Source ->
▽
Thomas Porcher, économiste, signataire du manifeste des Économistes atterrés, et auteur de nombreux essais dont « Les Délaissés » et « Traité d’économie hérétique » débunke chaque semaine, sur le plateau du Média, les fausses évidences des gardiens du temple néolibéral. À l'occasion, d'autres économistes et praticiens de l'économie viennent répondre aux questions du Média dans le cadre de ce module.
« C’était évident que ça allait péter » Thomas Porcher sur l’embrasement en Nouvelle-Calédonie
La Kanaky - Nouvelle Calédonie s’embrase après des dizaines d’années de paix. La semaine dernière, l’Assemblée nationale a voté la réforme constitutionnelle qui vise à élargir le corps électoral au scrutin provincial de l’archipel à tous les citoyens résidant sur place depuis dix ans. Cela pourrait rabattre les cartes en faveur des non-indépendantistes, pro-Etat français. Et surtout, les kanak voient dans ce projet décidé à plusieurs milliers de km, une tentative de recolonisation et un danger pour leur peuple. Des révoltes ont éclaté la semaine dernière. L’état a annoncé y envoyer les gendarmes, et même l’armée, et a décrété l’état d’urgence. 5 personnes sont décédées, 2 gendarmes (dont un tir accidentel), et 3 jeunes kanak. Des milices contre les révoltes se sont également constituées pour « aider les forces de l’ordre ».
△
Travail demandé ->
1. Répondre aux questions suivantes d'après le texte sur la Nouvelle-Calédonie :
(a) De quel manifeste Thomas Porcher est-il signataire ?
(b) Quelle durée de résidence sur place la réforme constitutionnelle retient-elle pour élargir le corps électoral au scrutin provincial ?
(c) Combien de personnes sont décédées, et qui sont-elles ?
2. Extraire à l'identique le passage du texte sur la Nouvelle-Calédonie qui commence aux mots « Thomas Porcher, économiste, signataire » et se termine après les mots « de ce module. ».
3. Prolonger le texte sur l'embrasement en Nouvelle-Calédonie à partir de sa dernière phrase.

Contenu des données ->
▽
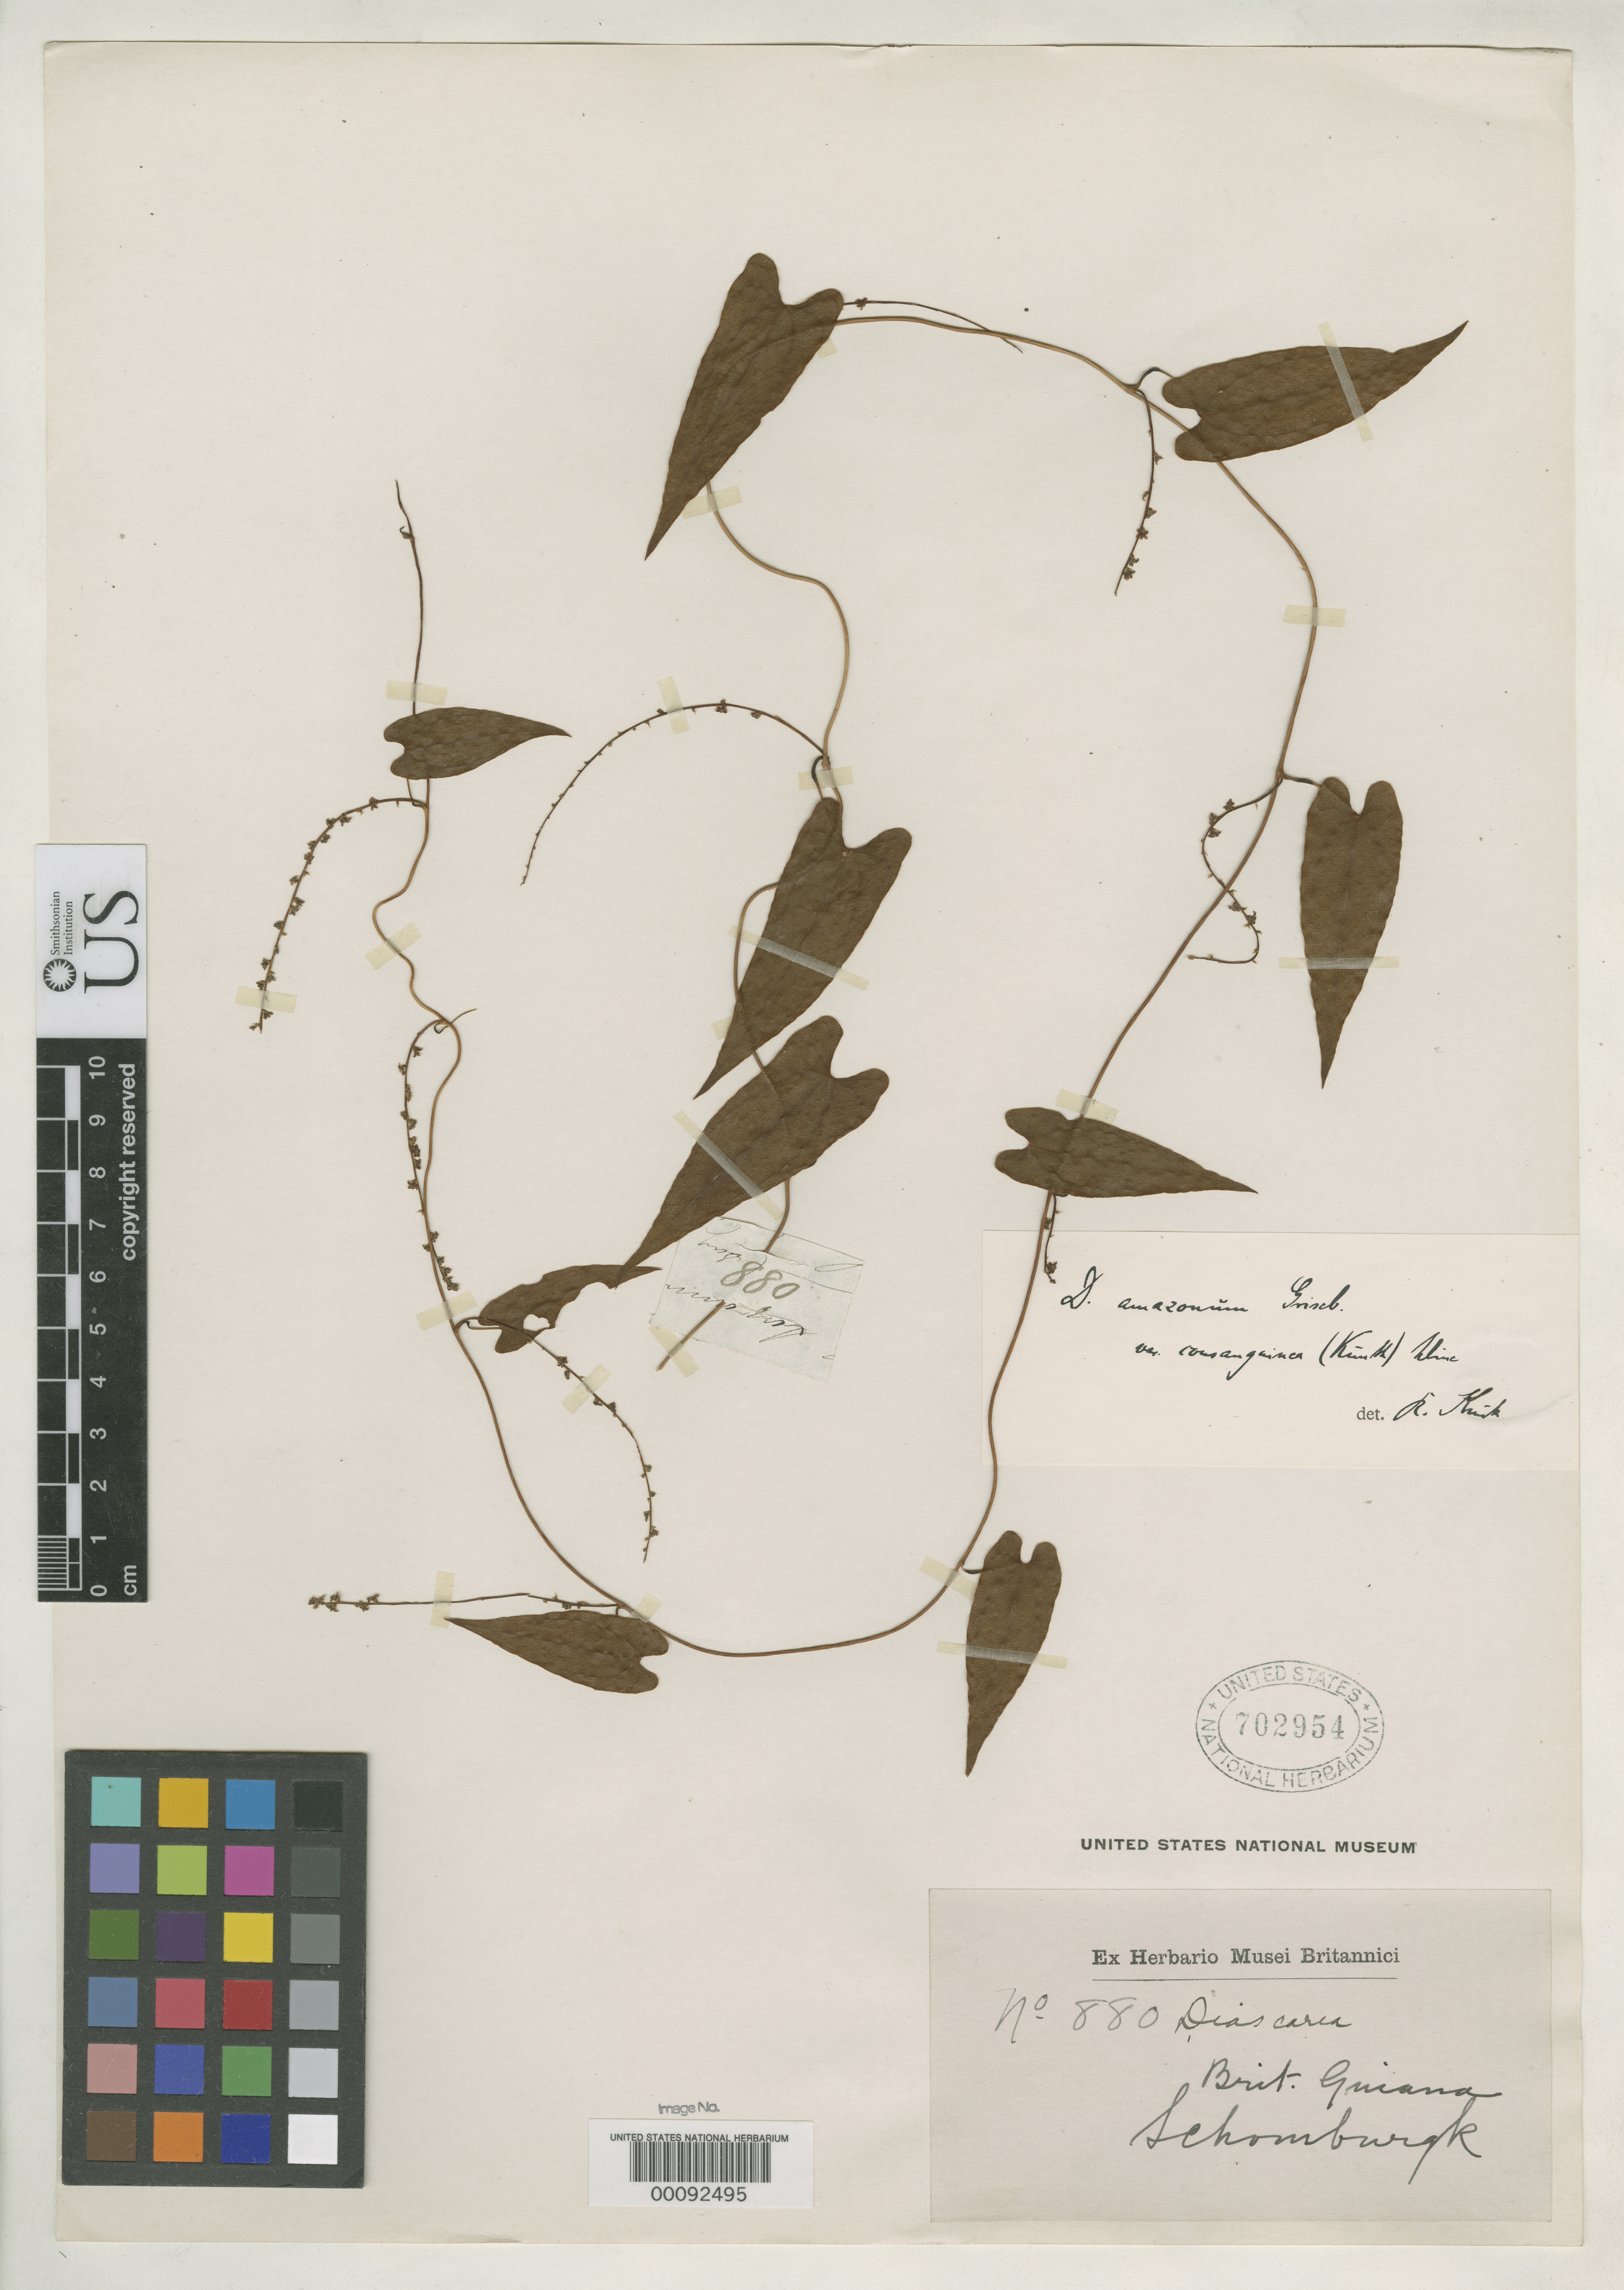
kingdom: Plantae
△
Réponses attendues ->
1.
(a) Le manifeste des Économistes atterrés.
(b) Dix ans.
(c) Cinq personnes : deux gendarmes, dont un par tir accidentel, et trois jeunes kanak.

2.
Thomas Porcher, économiste, signataire du manifeste des Économistes atterrés, et auteur de nombreux essais dont « Les Délaissés » et « Traité d’économie hérétique » débunke chaque semaine, sur le plateau du Média, les fausses évidences des gardiens du temple néolibéral. À l'occasion, d'autres économistes et praticiens de l'économie viennent répondre aux questions du Média dans le cadre de ce module.

3.
L’année dernière déjà l’archipel s’inquiétait d’un modèle économique « à bout de souffle », avec de grosses inégalités. 1 personne sur 5 vit sous le seuil de pauvreté. Des difficultés qui touchent plus particulièrement les kanak plutôt que les blancs (venus d’Hexagone ou descendants de colons). Dominique Fochi, secrétaire général de l’Union calédonienne, alerte sur l’écart de richesses à quelques kilomètres : « On a des populations (océaniennes et kanak) qui n’ont pas de quoi amener du pain tous les jours sur la table, et de l’autre côté on a les personnes qui détiennent les richesses du pays », avec des investissements pour des trottoirs à Nouméa, quand « les jeunes sont abandonnés ». Le territoire traverse aussi une grosse crise dans un secteur clé : le nickel. Tous les médias titrent un désastre économique à venir, avec une industrie en danger, pourtant un des piliers de la paix entre État et indépendantistes. Thomas Porcher explique que la population kanak, majoritaire, est 3 fois plus pauvre que le reste de la population. Des inégalités économiques qui s’expliquent par une histoire coloniale, et raciste, que l’économiste rappelle, “la France ne doit pas réécrire l’histoire et rembourser”.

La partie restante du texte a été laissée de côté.